Each feature value is a force that either increases or decreases the prediction. Each  feature contributing to push the model output from the base value to the model output.  Features pushing the prediction higher are shown in red, those pushing the prediction lower are in blue.

Advantages of SHAP

  • The method is solidly grounded in mathematics and game theory so we can be certain that it is unbiased  (in the statistical sense) .

Disadvantages of SHAP

  • Computational inefficiency. There are 2k possible coalitions for the given number of k factors so depending on the number of variables the analyst must use different level of simplification assumptions. However, on the contrary, SHAP has a fast implementation for tree-based models.

CP Profiles - Ceteris-Paribus Profiles

Ceteris paribus is a Latin phrase used to describe the circumstances when we assume aspects other than the one being studied to remain constant.  

In particular, we examine the influence of each explanatory variable, assuming that effects of all other variables are unchanged. Ceteris-paribus (CP) profiles are one-dimensional profiles that examine the curvature across each variable. In essence it shows a conditional expectation of the dependent variable for the particular independent variable  Ceteris-Paribus profiles are also a useful tool for sensitivity analysis.

We can make local diagnostics with CP profiles using Fidelity plot. The idea behind fidelity plots is to select several observations that are closest to the instance of interest. Then, for the selected observations, we plot CP profiles and check how stable they are. Additionally, using actual value of dependent variable for the selected neighbours, we can add residuals to the plot to evaluate the local fit of the model.

  1. Identification of neighbors: One can use the similarity measures like Gower similarity measure to identify the neighbors.
  2. Calculation and visualization of CP profiles for the selected neighbors: Once nearest neighbors have been identified, we can graphically compare CP profiles for selected (or all) variables. We can say that model predictions are not stable around the instance of interest, if profiles are quite apart from each other and the predictions are stable if we don’t see a large variation for the small changes in the explanatory variables i.e. in nearest neighbors.
  3. Analysis of residuals for the neighbors: We can plot the histograms of residuals for the entire dataset. It can give us idea about average performance of the model. 

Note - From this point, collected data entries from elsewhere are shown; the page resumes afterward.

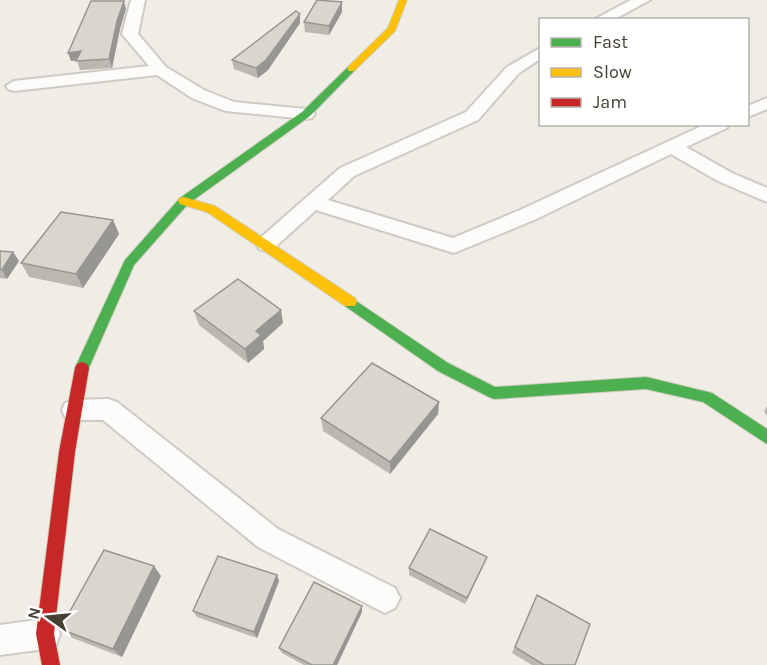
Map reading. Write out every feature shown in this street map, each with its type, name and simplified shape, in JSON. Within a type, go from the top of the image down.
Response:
[{"type":"street","points":[[138,0],[130,34],[160,70],[198,94],[231,106],[306,114]]},
{"type":"street","points":[[51,665],[45,634],[79,374],[129,263],[184,201],[306,114],[392,29],[403,0]]},
{"type":"street","points":[[604,18],[643,0]]},
{"type":"street","points":[[266,244],[347,172],[472,116],[513,70],[539,54]]},
{"type":"street","points":[[14,86],[160,70]]},
{"type":"street","points":[[749,111],[767,103]]},
{"type":"street","points":[[313,202],[453,246],[717,126]]},
{"type":"street","points":[[672,147],[725,177],[767,196]]},
{"type":"street","points":[[184,201],[211,209],[266,244],[443,368],[494,393],[645,383],[707,397],[767,437]]},
{"type":"street","points":[[74,410],[108,409],[268,538],[385,598]]},
{"type":"street","points":[[0,640],[45,634]]},
{"type":"building","points":[[317,0],[342,2],[329,26],[304,22]]},
{"type":"building","points":[[91,1],[124,1],[109,59],[76,61],[81,51],[68,53]]},
{"type":"building","points":[[296,11],[300,14],[266,60],[256,68],[232,60]]},
{"type":"building","points":[[61,212],[113,220],[76,274],[21,263]]},
{"type":"building","points":[[0,251],[13,252],[2,270],[0,269]]},
{"type":"building","points":[[238,279],[281,310],[256,331],[261,335],[245,349],[194,311]]},
{"type":"building","points":[[372,363],[439,402],[390,462],[321,418]]},
{"type":"building","points":[[430,529],[487,557],[467,598],[409,568]]},
{"type":"building","points":[[104,550],[154,566],[113,649],[60,629]]},
{"type":"building","points":[[218,556],[277,575],[254,632],[193,611]]},
{"type":"building","points":[[314,582],[362,606],[333,665],[312,665],[279,648]]},
{"type":"building","points":[[537,595],[590,624],[575,665],[544,665],[515,647]]},
{"type":"traffic: fast","points":[[82,368],[129,263],[184,201],[306,114],[351,69]]},
{"type":"traffic: fast","points":[[350,302],[443,367],[494,393],[646,383],[707,397],[767,437]]},
{"type":"traffic: slow","points":[[351,69],[392,29],[403,0]]},
{"type":"traffic: slow","points":[[184,201],[211,209],[350,302]]},
{"type":"traffic: jam","points":[[51,665],[45,634],[67,452],[82,368]]}]
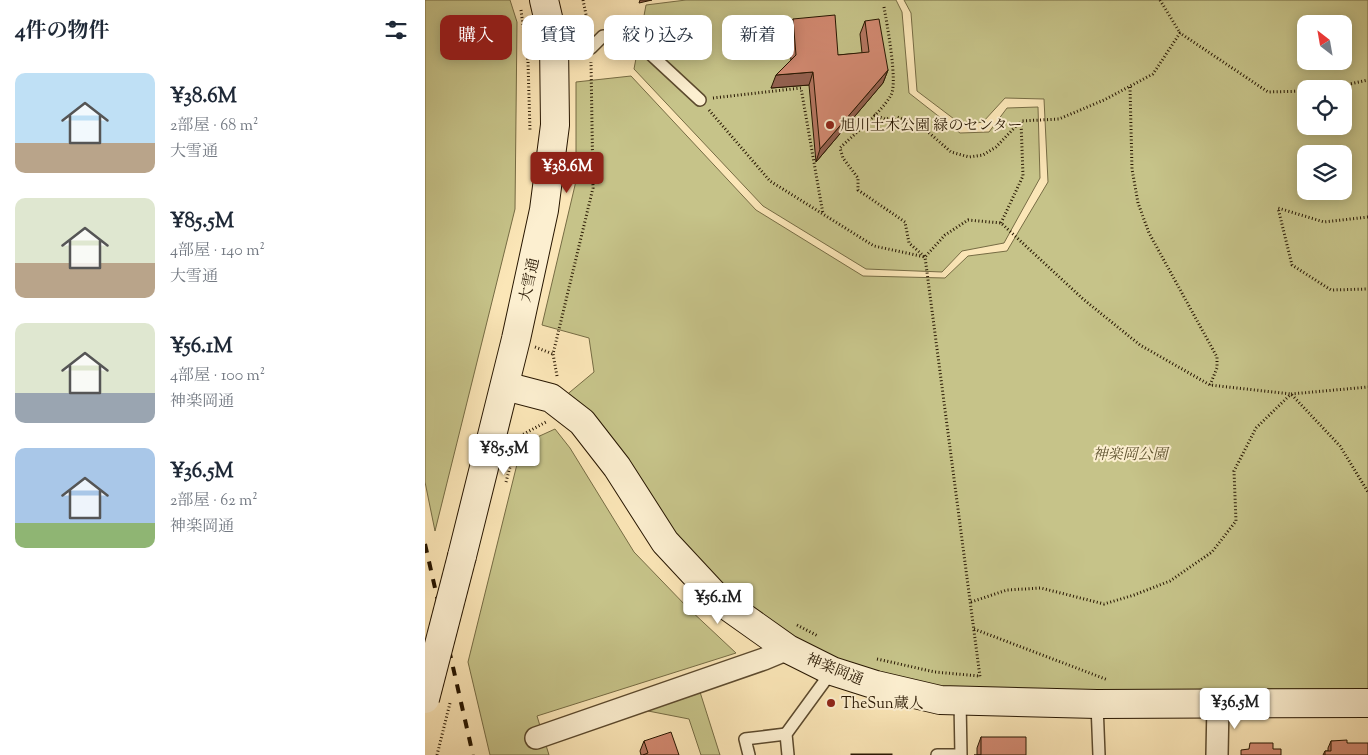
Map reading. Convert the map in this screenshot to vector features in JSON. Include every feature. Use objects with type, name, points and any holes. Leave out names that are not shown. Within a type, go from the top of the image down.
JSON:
[{"type":"street","name":"大雪通","points":[[532,4],[538,15]]},
{"type":"street","name":"大雪通","points":[[425,699],[505,386],[544,210],[555,125],[554,60]]},
{"type":"street","name":"神楽岡通","points":[[505,386],[551,398],[582,422],[617,467],[665,542],[719,600],[790,636],[832,671],[876,685],[940,700],[1093,692],[1218,704],[1368,703]]},
{"type":"street","points":[[536,738],[764,659],[790,636]]},
{"type":"street","points":[[1217,755],[1218,704]]},
{"type":"lane","points":[[594,45],[603,36],[632,37],[700,100]]},
{"type":"lane","points":[[788,755],[786,734],[832,671]]},
{"type":"lane","points":[[1093,692],[1099,755]]},
{"type":"lane","points":[[937,755],[961,754],[960,700]]},
{"type":"lane","points":[[749,755],[745,739],[786,734]]},
{"type":"path","points":[[583,0],[587,15]]},
{"type":"path","points":[[1161,0],[1180,33],[1267,92],[1297,91]]},
{"type":"path","points":[[530,135],[528,62],[532,4]]},
{"type":"path","points":[[885,7],[893,80],[892,94],[874,115],[840,148],[843,158],[858,178],[858,190],[905,222],[909,243],[925,257],[981,676]]},
{"type":"path","points":[[874,115],[885,119],[897,117],[913,123],[927,131],[951,152],[969,157],[983,155],[996,147],[1021,121],[1059,119],[1105,100],[1153,74],[1180,33]]},
{"type":"path","points":[[557,379],[553,354],[593,188],[591,60]]},
{"type":"path","points":[[1352,84],[1368,80]]},
{"type":"path","points":[[1129,86],[1132,169],[1138,204],[1149,234],[1217,358],[1217,368],[1210,385]]},
{"type":"path","points":[[700,100],[801,88],[823,214]]},
{"type":"path","points":[[700,100],[770,181],[874,246],[925,257]]},
{"type":"path","points":[[1001,223],[1023,176],[1021,121]]},
{"type":"path","points":[[1368,217],[1324,222],[1278,208],[1292,265],[1331,290],[1368,289]]},
{"type":"path","points":[[925,257],[945,236],[968,220],[1001,223],[1083,299],[1140,346],[1210,385],[1291,394],[1368,387]]},
{"type":"path","points":[[971,602],[1007,590],[1041,588],[1104,604],[1170,581],[1212,552],[1236,521],[1233,471],[1256,428],[1291,394]]},
{"type":"path","points":[[1291,394],[1340,446],[1368,492]]},
{"type":"path","points":[[505,485],[518,438],[547,422],[553,424]]},
{"type":"path","points":[[974,629],[1108,680],[1093,692]]},
{"type":"path","points":[[790,636],[818,636]]},
{"type":"path","points":[[871,658],[935,672],[988,677]]},
{"type":"green space","points":[[425,0],[510,0],[517,22],[515,209],[435,531],[425,482]]},
{"type":"green space","points":[[686,0],[896,0],[902,12],[909,93],[960,133],[989,132],[1007,108],[1038,107],[1040,178],[1004,243],[962,251],[942,272],[866,269],[763,206],[634,69],[636,60],[712,60],[712,15],[644,15],[646,5]]},
{"type":"green space","name":"神楽岡公園","points":[[904,0],[1368,0],[1368,693],[1010,690],[934,687],[848,664],[768,623],[703,571],[564,397],[594,372],[589,338],[542,325],[576,181],[576,82],[631,76],[756,210],[863,276],[945,278],[968,256],[1007,251],[1048,182],[1044,99],[1005,98],[983,122],[962,125],[917,91],[911,13]]},
{"type":"green space","points":[[555,429],[570,448],[634,552],[688,608],[736,653],[537,716],[549,755],[490,755],[468,662],[522,444]]},
{"type":"green space","points":[[700,692],[720,755],[701,755],[689,719],[643,710]]},
{"type":"building","name":"旭川土木公園 緑のセンター","points":[[835,15],[838,55],[869,52],[865,21],[879,19],[888,70],[820,149],[813,72],[776,75],[791,60],[794,60],[796,55],[794,19]]},
{"type":"building","points":[[671,732],[679,755],[643,755],[648,753],[644,741]]},
{"type":"building","points":[[981,737],[1026,737],[1026,755],[981,755]]},
{"type":"building","points":[[1347,740],[1347,743],[1368,743],[1368,755],[1325,755],[1325,751],[1331,751],[1331,741]]},
{"type":"building","points":[[1250,743],[1273,743],[1273,749],[1281,749],[1281,755],[1241,755],[1241,750],[1249,749]]},
{"type":"building","points":[[892,754],[892,755],[851,755]]},
{"type":"railway","points":[[425,544],[473,755]]},
{"type":"place","name":"旭川土木公園 緑のセンター","points":[[830,125]]},
{"type":"place","name":"TheSun蔵人","points":[[831,703]]}]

Local-fidelity plots may be very helpful to check if the model is locally additive and locally stable but for a model with a large number of explanatory variables we may end up with a large number of plots. The drawback is these plots are quite complex and lack objective measures of the quality of the model fit. Thus, they are mainly suitable for an exploratory analysis.

Final Words

We have arrived at the end of this article. I hope it brings some light to your understanding of LIME, SHAP and CP- Profiles and how can they be used to explain machine learning models. In conclusion: Lime is very good for getting a quick look at what the model does but has consistency issues. Shapley value delivers a full explanation making it it a lot more precise than Lime.

Aside from its practical usefulness, explainability will be ever more crucial for an additional reason: regulators in the European Union and the United States (as well as number of other countries) are pushing more and more boldly for the so-called “right to explanation” which is supposed to, among other things, protect its citizens from gender or race biased decisions when applying for a loan.